We tested Juniper for everything and everything came back negative. There was nothing keeping her from speaking normally yet she chose not to.
She seldom spoke, and from what we heard of her voice, it was angelic, no lisp or distortion at all. It went unexplained and Eve kept reassuring herself that she would speak when it mattered.
“Yeah, duh, she can fucking hear old man. Tell her I’m calling,” he whined in a way that I knew his body was bouncing up and down demandingly the wa
y he did.
“Well, she’s busy roaming our backyard like fucking Crocodile Dundy so leave a message.” Blaz was not the person I wanted Juniper to be friends with, but she picked him, or he picked her. Whoever picked, picked wrong.
Opposites.
Good vs. Evil.
The great parenting debate.
Too many walls between the people they are.
I could hear him sigh before he hung up but not before I heard him whine out for Justice. No doubt to tell on me for swearing or calling him a little shit inside my head. Blaz was great at pulling focus off himself if it meant avoiding jail time.
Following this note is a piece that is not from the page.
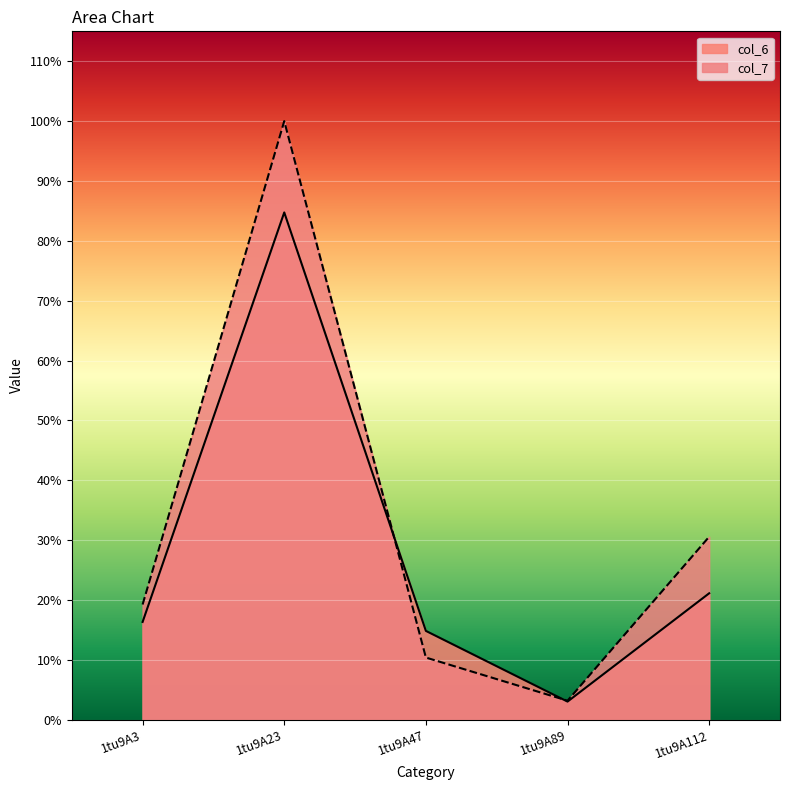

Is the value of col_6 at 1tu9A23 greater than the value of col_7 at 1tu9A23?

No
He was an expert at avoiding trouble even though he reeked of it.
Eve sauntered into the room the second I dropped my phone on the counter and shook my head at my latest odd interaction with Blaz. And it would for certain not be the last.
“Let me guess, Blaz called again?” She had to stop herself from imagining the conversation and laughed as her silk robe fell open to reveal a baby blue set underneath that instantly made me forget about my daughter having an affair with the next generation’s bad boy.
Eve was digging through our fridge to find her creamer for the coffee I now hated when I wrapped my arms around her slim waist pulling her into my chest. Showering her exposed neck and where her robe fell down with kisses, I held on tight like I did every morning.
Holding on tightly to what kept me sober, happy—full instead of famine.
“Wait, again? What do you mean again?” My mouth halted against her warm skin drenched in a morning glow.
Sticking to her like glue, she spun around pouring her coffee and dumping too much creamer into the mug. “He calls me every day, but I guess not picking up this morning left him desperate enough to call you.”
Fuck my life.
He was as committed as I was to being Eve’s forever. That was going to be a problem.
Finally pulling away from Eve, I took my coffee to the piano to start warming up before Juniper arrived at my side. She had a routine: brave the wild of LA, save an unbeknownst creature, then let them be serenaded into being a part of this family.